Initial inquiries should include a cover letter and current CV. Please see contact details.
Brief Ongoing Projects in the Lab
Lifespan associated alterations in large-scale brain network dynamics and cognitive functions
This multimodal approach using noninvasive human neuroimaging data recording from the brain using fMRI, EEG/MEG along with detailed large-scale computational models will establish links between neurotransmitter imbalance in the organization of large-scale anticorrelated neural systems, cognition, and symptoms (broadly speaking cognitive impairment) associated with impaired cognition in humans. This study will be carried out in National Brain Research Center involving fMRI data acquisition primarily in the resting state and simple tasks from participants over a range of age groups. EEG/MEG component of the data acquisition will also take place at NBRC.
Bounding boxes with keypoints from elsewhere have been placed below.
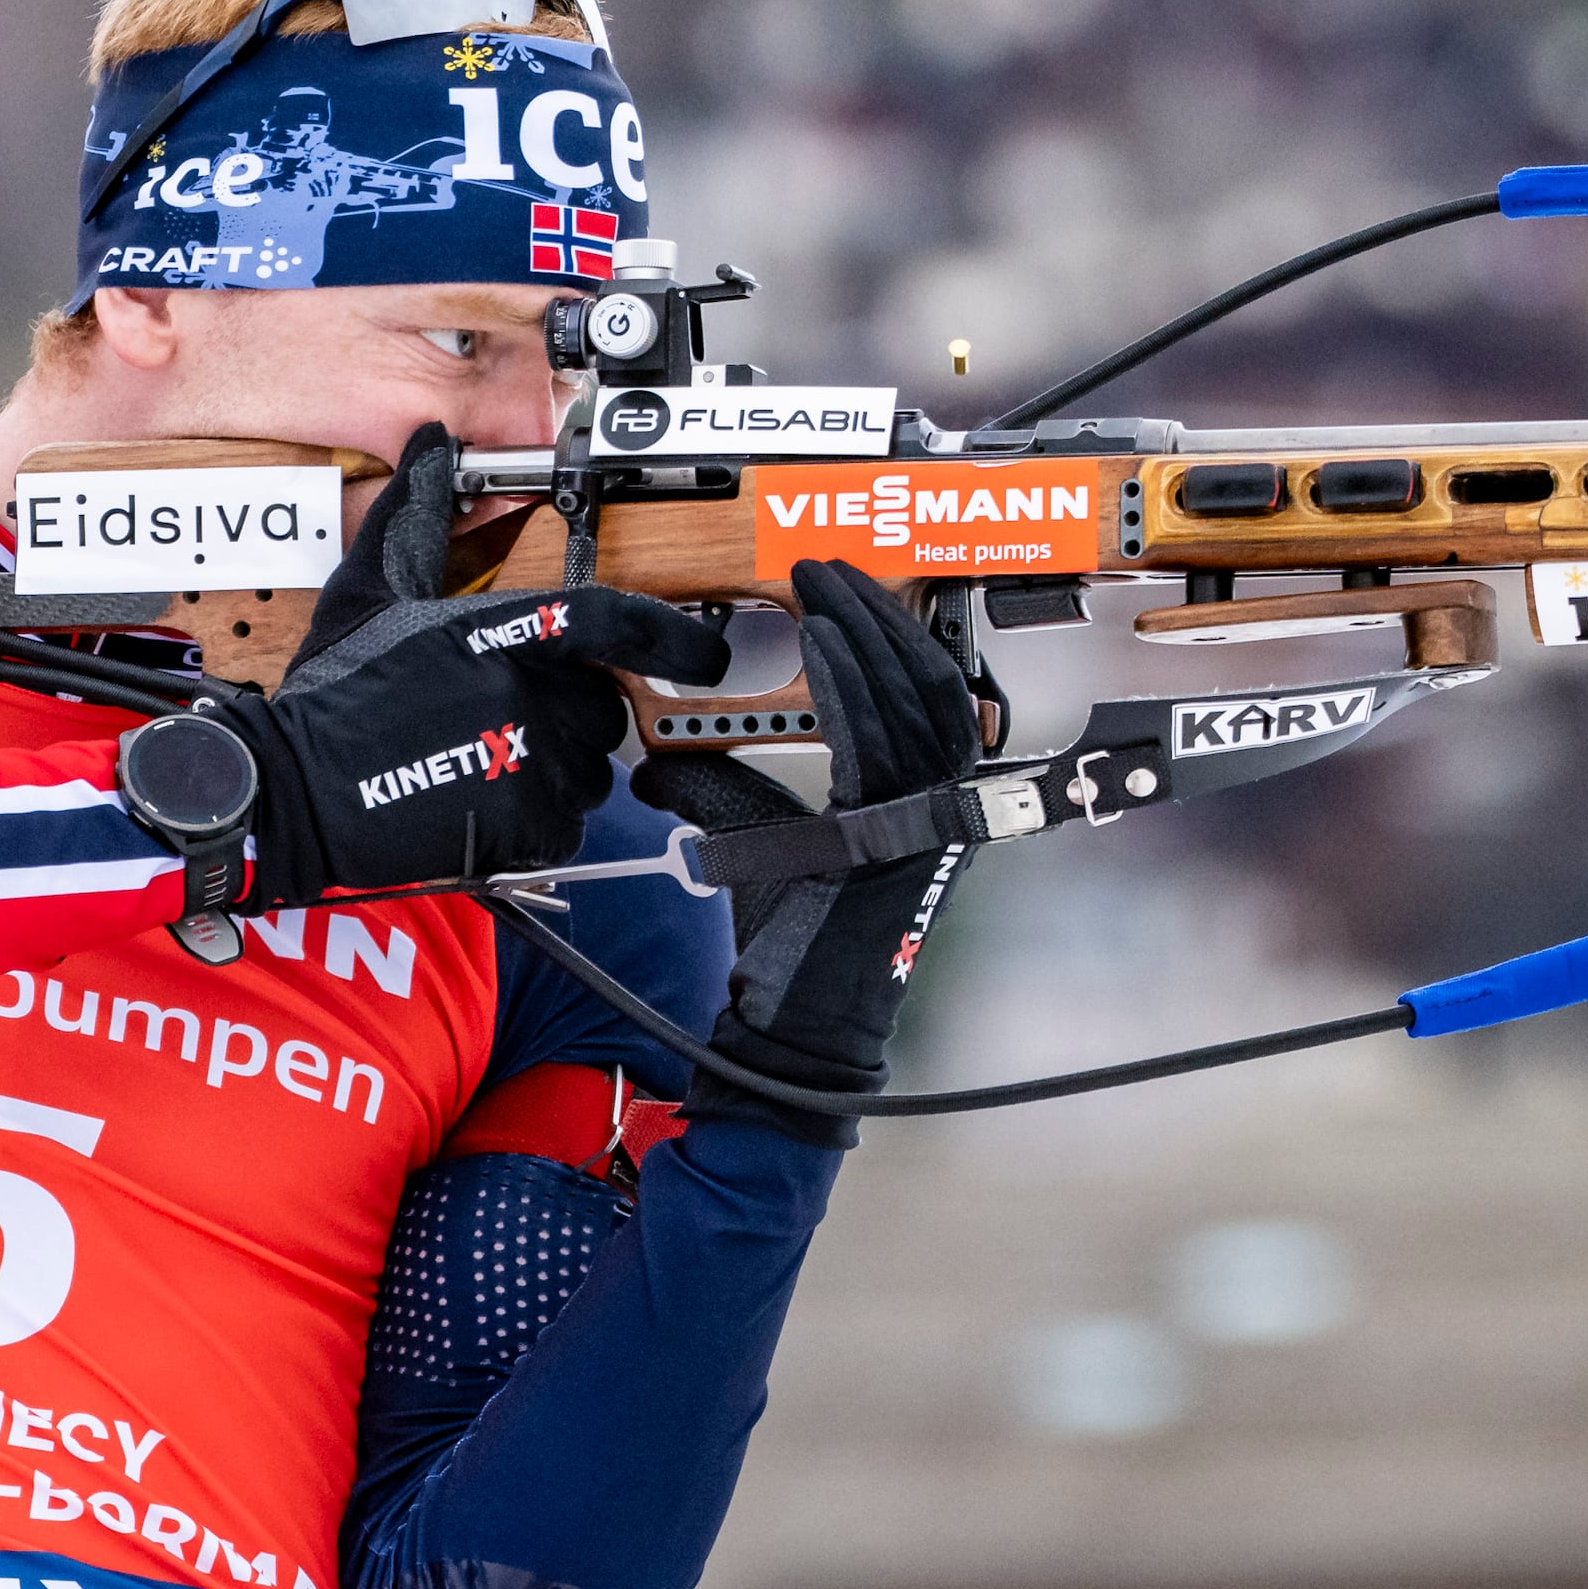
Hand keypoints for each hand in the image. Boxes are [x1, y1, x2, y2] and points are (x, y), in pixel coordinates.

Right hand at [205, 424, 727, 905]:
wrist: (292, 791)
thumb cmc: (333, 693)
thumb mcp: (370, 590)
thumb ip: (416, 513)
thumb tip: (430, 443)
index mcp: (503, 631)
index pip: (618, 622)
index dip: (676, 637)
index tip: (709, 651)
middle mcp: (529, 694)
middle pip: (601, 706)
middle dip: (568, 714)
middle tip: (501, 719)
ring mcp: (532, 764)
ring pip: (588, 771)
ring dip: (554, 770)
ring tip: (480, 762)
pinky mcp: (524, 826)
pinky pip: (565, 825)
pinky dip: (535, 822)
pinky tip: (477, 804)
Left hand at [632, 559, 978, 1141]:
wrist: (793, 1021)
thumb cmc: (785, 941)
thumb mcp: (748, 840)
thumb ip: (716, 788)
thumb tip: (650, 754)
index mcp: (918, 802)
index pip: (922, 693)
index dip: (886, 633)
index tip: (836, 588)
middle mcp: (937, 808)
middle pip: (927, 681)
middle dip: (877, 615)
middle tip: (824, 568)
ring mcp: (925, 823)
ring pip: (914, 700)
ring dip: (866, 633)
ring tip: (820, 589)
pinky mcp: (897, 836)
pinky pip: (881, 742)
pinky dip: (851, 683)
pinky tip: (818, 643)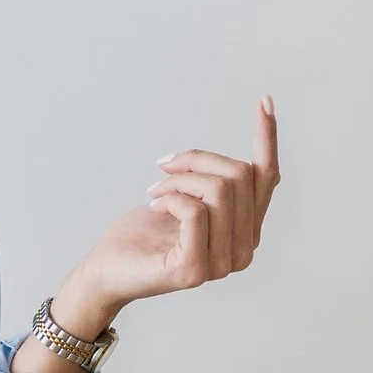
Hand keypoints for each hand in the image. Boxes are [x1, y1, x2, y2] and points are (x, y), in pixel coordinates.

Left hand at [55, 98, 280, 332]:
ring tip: (156, 190)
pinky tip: (154, 206)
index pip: (266, 178)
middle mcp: (243, 250)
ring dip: (179, 179)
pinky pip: (194, 211)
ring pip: (219, 190)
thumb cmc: (142, 234)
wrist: (105, 271)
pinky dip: (171, 198)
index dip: (267, 138)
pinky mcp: (194, 269)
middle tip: (165, 166)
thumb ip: (214, 186)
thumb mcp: (184, 198)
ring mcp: (221, 264)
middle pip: (239, 176)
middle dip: (197, 160)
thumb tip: (232, 163)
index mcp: (245, 231)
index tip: (264, 101)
Role of Subcortical brain areas in modulating large-scale functional and effective connectivity in resting and Cognitive tasks in Ageing and mental health
This project requires setting up behavioral experiments, EEG acquisition, and analysis. A possibility of collecting behavioral data inside the scanner. We have 64 channel EEG recording facility along with two different Eye tracking systems. This study uses also big data repositories such CAMCAN, ABIDE etc. for building a large-scale computational model to explore the computational mechanisms underlying cortical-subcortical interactions (Shastry et al., 2022; Pathak et al., 2022; Thuwal et al., 2021; Das et al., 2021; Shaoo et al., 2020).
Image processing, deep learning, data fusion and statistical models to understand fMRI, EEG/MEG dynamics
For example, an in-depth analysis of statistical issues involved in studying fMRI dynamics revealed surprising results, e.g., spectral graph theoretic and graph diffusion models explain fMRI dynamics and capture individual subject variability better than nonlinear biophysical models (Ghosh et al., 2021; Kumar et al., 2020; Surampudi et al., 2019; Surampudi et al., 2018). While the previous examples are specific to neuroimaging, we have also developed general methods applicable beyond neuroimaging to characterize EEG/MEG source and sensor level dynamics which may find diverse applications.
transcranial neurostimulation, neurofeedback to understand causal nature of EEG Brain connectivity during memory, attention, perception and multisensory processing
Brain state dependent stimulations, feedback and modulation of neurophysiological responses and oscillatory changes. For example, does the regulation of local excitation-inhibition balance aid in recovery of functional connectivity and change in endogenous brain states to alter perceptual variability and sensitivity during perception, memory and attentional processing (Roy et al., 2021; Naskar et al., 2021; Vattikonda et al., 2016; Dagar et al., 2016).